%%
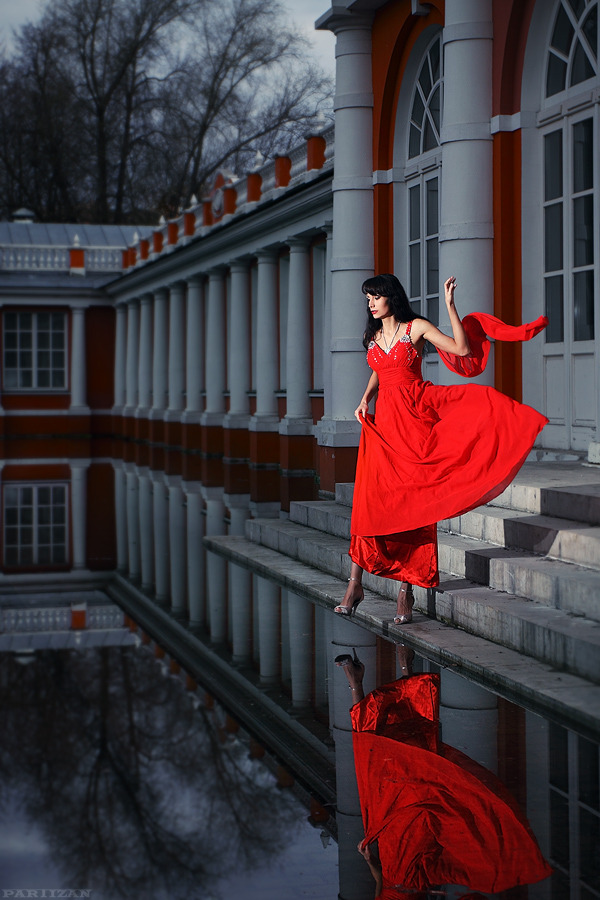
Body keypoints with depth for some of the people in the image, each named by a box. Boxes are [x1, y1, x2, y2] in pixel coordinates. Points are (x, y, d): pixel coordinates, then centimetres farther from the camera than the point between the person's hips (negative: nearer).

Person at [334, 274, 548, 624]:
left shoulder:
%%
Task prompt>
Reproduce the entire listing above word for word, leaving the picture out of your answer.

Written solution>
Body keypoints with depth for some of the people in the image, each named by a box. Boxes are [x1, y1, x2, y2] in pixel coordinates. Points are (x, y, d): pixel coordinates, then centimetres farther from the camera than the point between the person's hips (negative: nearer).

Person at [334, 274, 548, 624]:
left shoulder:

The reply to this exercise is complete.